How Dare the Sun Rise: Memoirs of a War Child by Sandra Uwiringiyimana
Katherine Tegen Books, 2017
10-year old Sandra and her family were in a refugee camp in Burundi when it was attacked and 166 refugees were murdered, including Sandra’s six-year old sister Deborah. Over the next ten years, as Sandra’s family moved to Rwanda and then the USA, they never discussed this loss or shared their feelings on the massacre and it was only when Sandra had a breakdown in her sophomore year at college that they finally open up.
With a brief overview of how colonialism left her tribe, the Banyamulenge, stateless and “always in limbo”, Sandra matter of factly describes her early life in the Democratic Republic of Congo where “war was part of our everyday life.” In a very tense scene, her family escapes from the DRC when ethnic conflict bubbles over, only to end up in an empty field in Gatumba in Burundi where the UNHCR builds a refugee camp. Following the massacre, the family moves to Rwanda where they live in desperate poverty until getting the “golden ticket” to go to America,
But their arrival in the USA is not the happy end of the story that the family (and possibly the reader) assumed. Though the threat of ethnic slaughter is removed, the family faces hostility and indifference to their struggles. Even Sandra’s thirst for education is dampened by the lack of understanding she faces in school. Her frustration at people’s ignorance of Africa and the plight of refugees pushes her to tell her family’s story to increasingly large and high profile meetings and conferences, and her advocacy gives her life a focus.

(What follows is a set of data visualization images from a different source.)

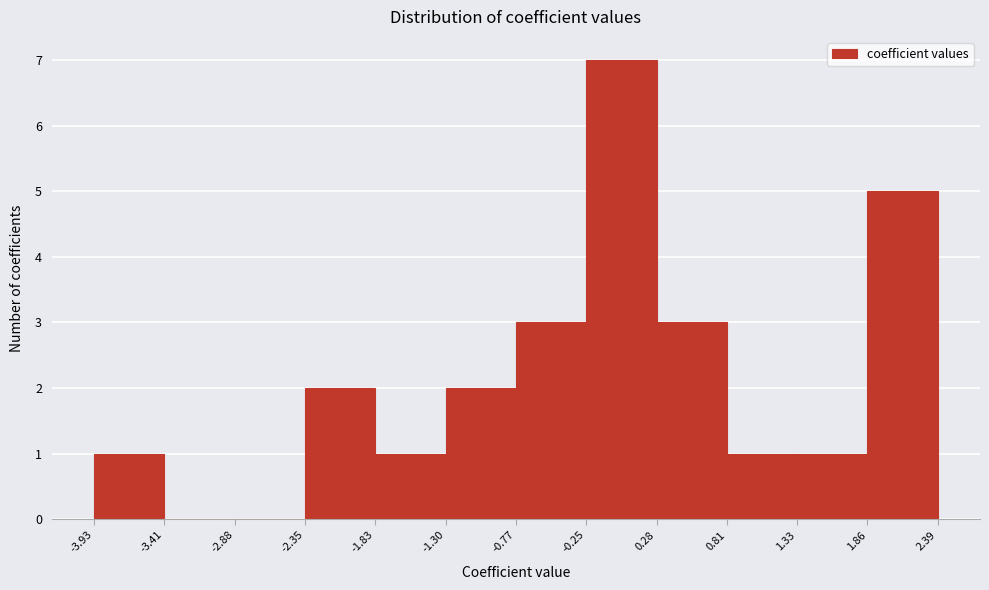

Reading left to right, transcribe this chart: for each bar, give the range it covers on the x-axis and its height. The values are not printed on the chart, so give them approximately, as read against the axis.

-3.93 to -3.41: 1
-3.41 to -2.88: 0
-2.88 to -2.35: 0
-2.35 to -1.83: 2
-1.83 to -1.30: 1
-1.30 to -0.77: 2
-0.77 to -0.25: 3
-0.25 to 0.28: 7
0.28 to 0.81: 3
0.81 to 1.33: 1
1.33 to 1.86: 1
1.86 to 2.39: 5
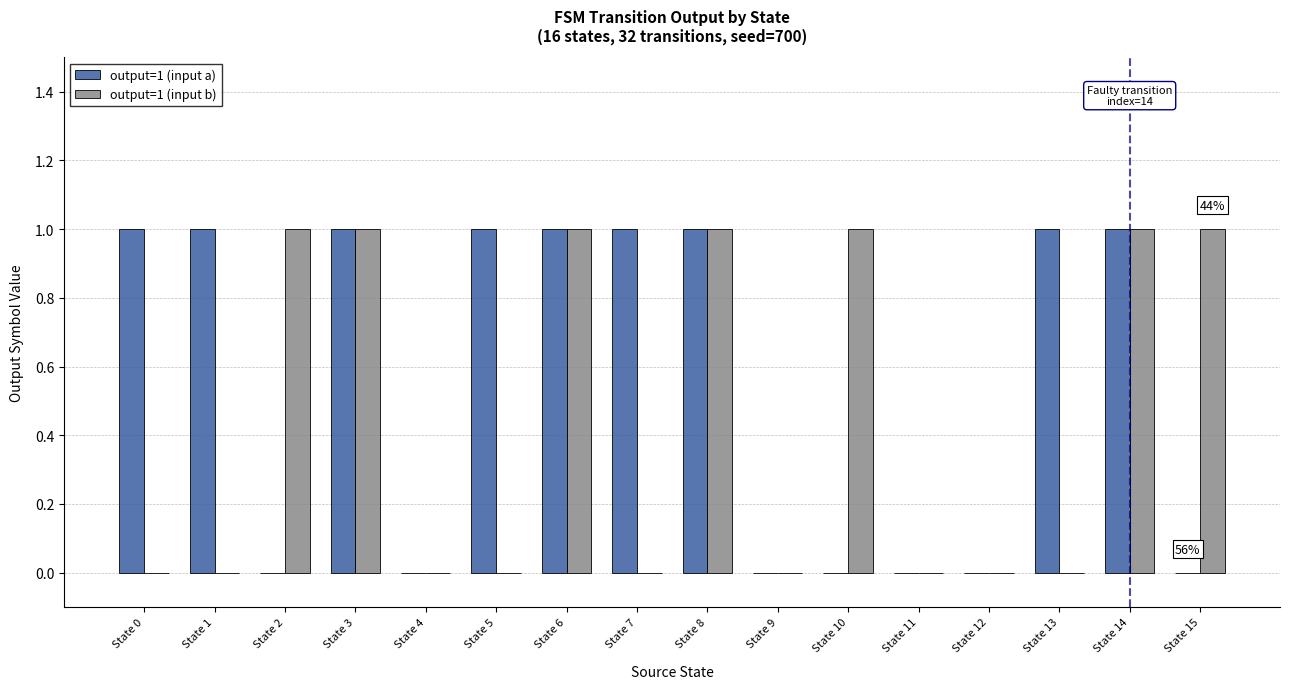

Is it true that output=1 (input b) equals -1 at State 13?

False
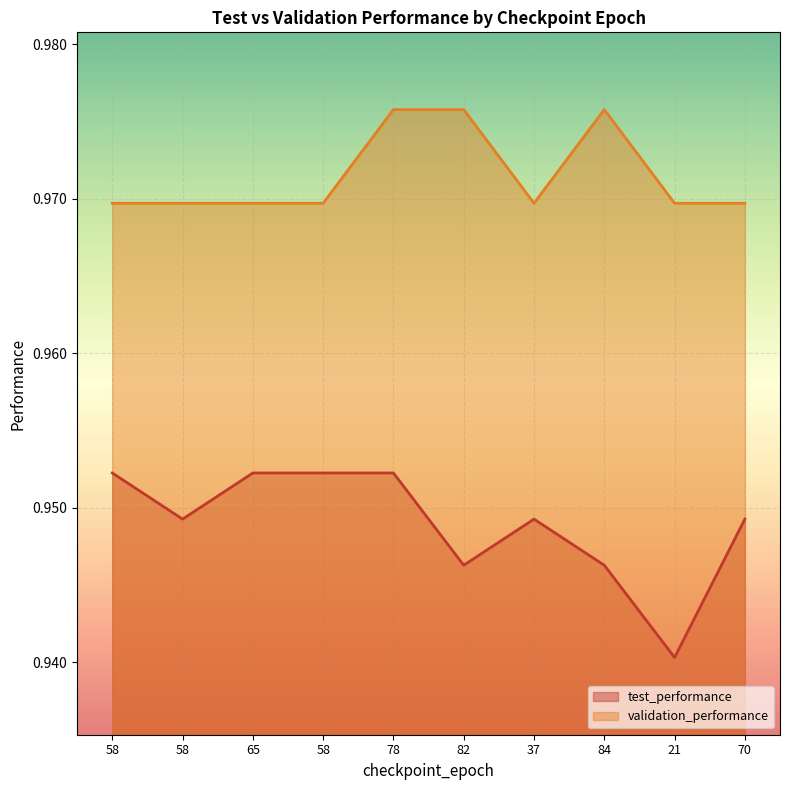

Which has a higher value, 84 or 82?

84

The workmanlike, though unsophisticated, prose conveys Sandra’s despair, confusion and outrage, and then her later passion for her cause. Sandra’s feeling of being an outsider wherever she is comes across strongly, particularly when she describes being unable to relate to her classmates in her US middle and high schools where “your skin color defines you.”

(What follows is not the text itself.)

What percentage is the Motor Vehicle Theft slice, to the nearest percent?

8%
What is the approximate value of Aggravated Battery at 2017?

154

There is a small collection of photographs of survivors of the massacre and their stories, as well as some joyful family scenes of graduations, weddings, and trips back to Africa. One heartbreaking fuzzy image is the only photo left of Deborah – the family’s album was lost in Gatumba.
Sandra comes to realize that Americans are not uncaring, “they just didn’t know our story.” Her quest to show that refugees, are just like them “with hobbies and dreams and talents” is continued in this memoir, which will give teen readers a timely and accessible insight into the human face of refugees.